# Mainboard und RAM Empfehlung für Ryzen 3800x



## m4soN (28. Oktober 2019)

*Mainboard und RAM Empfehlung für Ryzen 3800x*

Hallo zusammen,

nach über 7 Jahren steht mal wieder ein PC "Neubau" ins Haus. Leider bin ich mittlerweile so weit vom Thema weg, dass ich mich gerade sehr schwer tue wieder zurück in die Materie zu finden.

Fakt ist, ich habe mir gestern als Deal den Ryzen 3800x bei Mindfactory bestellt, für den ich jetzt ein passendes Board, RAM und idealerweise auch SSD Platte bräuchte. Budget bin ich mir noch nicht ganz sicher. Ich will kein Low Budget Investment, aber auch nicht Ultra High End. Ein gutes P/L Verhältnis mit Tendenz zu oberer Mittelklasse wäre cool. Ich brauche noch Cash für die 2080 TI  Also ich sage jetzt mal so eine Range von 500-700 € für RAM+Board wären cool, wenn sinnvoll.

Geplant habe ich auch den Alphacool Eisbaer 360 einzubauen, ohne das ich abschätzen kann, wie der mit den heutigen Boards passt. Sollte aber kein Problem sein, oder?

Was hättet ihr denn da für gute Empfehlungen für mich, wenn ich evtl mal übertakten will, aber das aktuell noch nicht wirklich geplant ist. Ich würde also gerne die Option haben, bin aber nicht darauf angewiesen. Und welche "Menge" RAM würdet ihr empfehlen? 16 oder 32?
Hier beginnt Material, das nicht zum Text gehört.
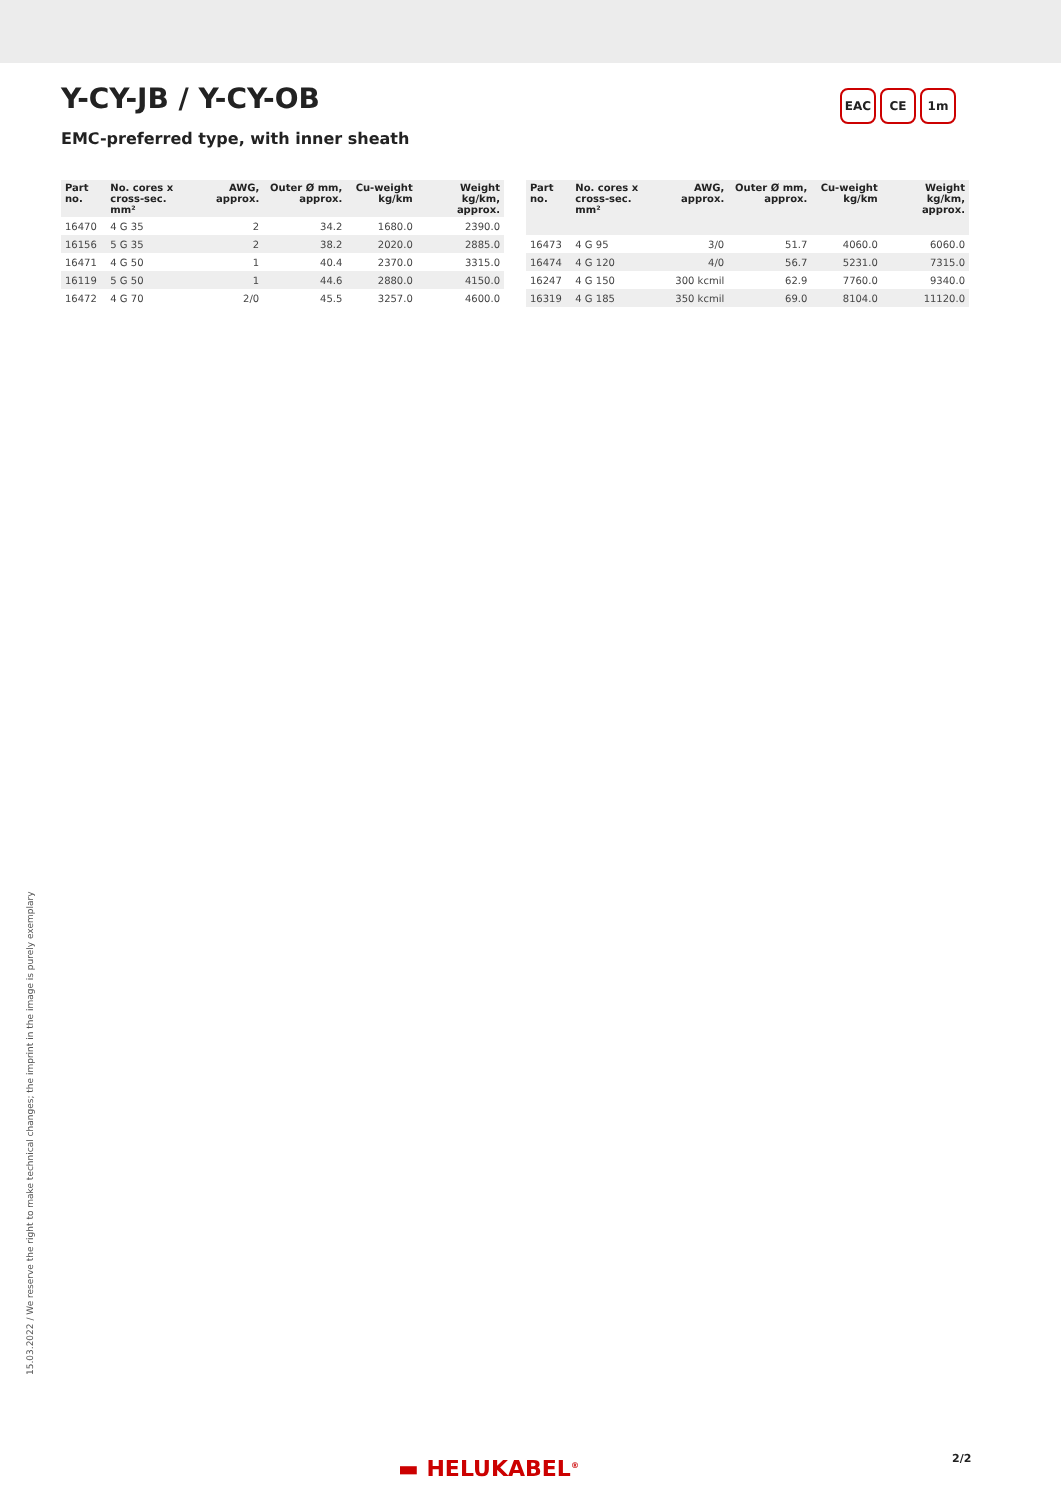Y-CY-JB / Y-CY-OB EAC CE 1m
EMC-preferred type, with inner sheath
| Part no. | No. cores x cross-sec. mm² | AWG, approx. | Outer Ø mm, approx. | Cu-weight kg/km | Weight kg/km, approx. |
| --- | --- | --- | --- | --- | --- |
| 16470 | 4 G 35 | 2 | 34.2 | 1680.0 | 2390.0 |
| 16156 | 5 G 35 | 2 | 38.2 | 2020.0 | 2885.0 |
| 16471 | 4 G 50 | 1 | 40.4 | 2370.0 | 3315.0 |
| 16119 | 5 G 50 | 1 | 44.6 | 2880.0 | 4150.0 |
| 16472 | 4 G 70 | 2/0 | 45.5 | 3257.0 | 4600.0 |
| Part no. | No. cores x cross-sec. mm² | AWG, approx. | Outer Ø mm, approx. | Cu-weight kg/km | Weight kg/km, approx. |
| --- | --- | --- | --- | --- | --- |
| 16473 | 4 G 95 | 3/0 | 51.7 | 4060.0 | 6060.0 |
| 16474 | 4 G 120 | 4/0 | 56.7 | 5231.0 | 7315.0 |
| 16247 | 4 G 150 | 300 kcmil | 62.9 | 7760.0 | 9340.0 |
| 16319 | 4 G 185 | 350 kcmil | 69.0 | 8104.0 | 11120.0 |
15.03.2022 / We reserve the right to make technical changes; the imprint in the image is purely exemplary
▬ HELUKABEL<sup>®</sup> 2/2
Bin auf eure Vorschläge gespannt.


----------



## AlphaMale (28. Oktober 2019)

*AW: Mainboard und RAM Empfehlung für Ryzen 3800x*

Ich würde das Paket empfehlen Warenkorb | Mindfactory.de
Ram : Diesen kannst du, weil Micron E Dies gut übertakten. Wenn das Budget da ist, würde ich gleich 32 GB nehmen.
Board: Hab ich auch, klasse P/L.
M2 Sata SSD: ist gerade die Empfehlung für 1 TB.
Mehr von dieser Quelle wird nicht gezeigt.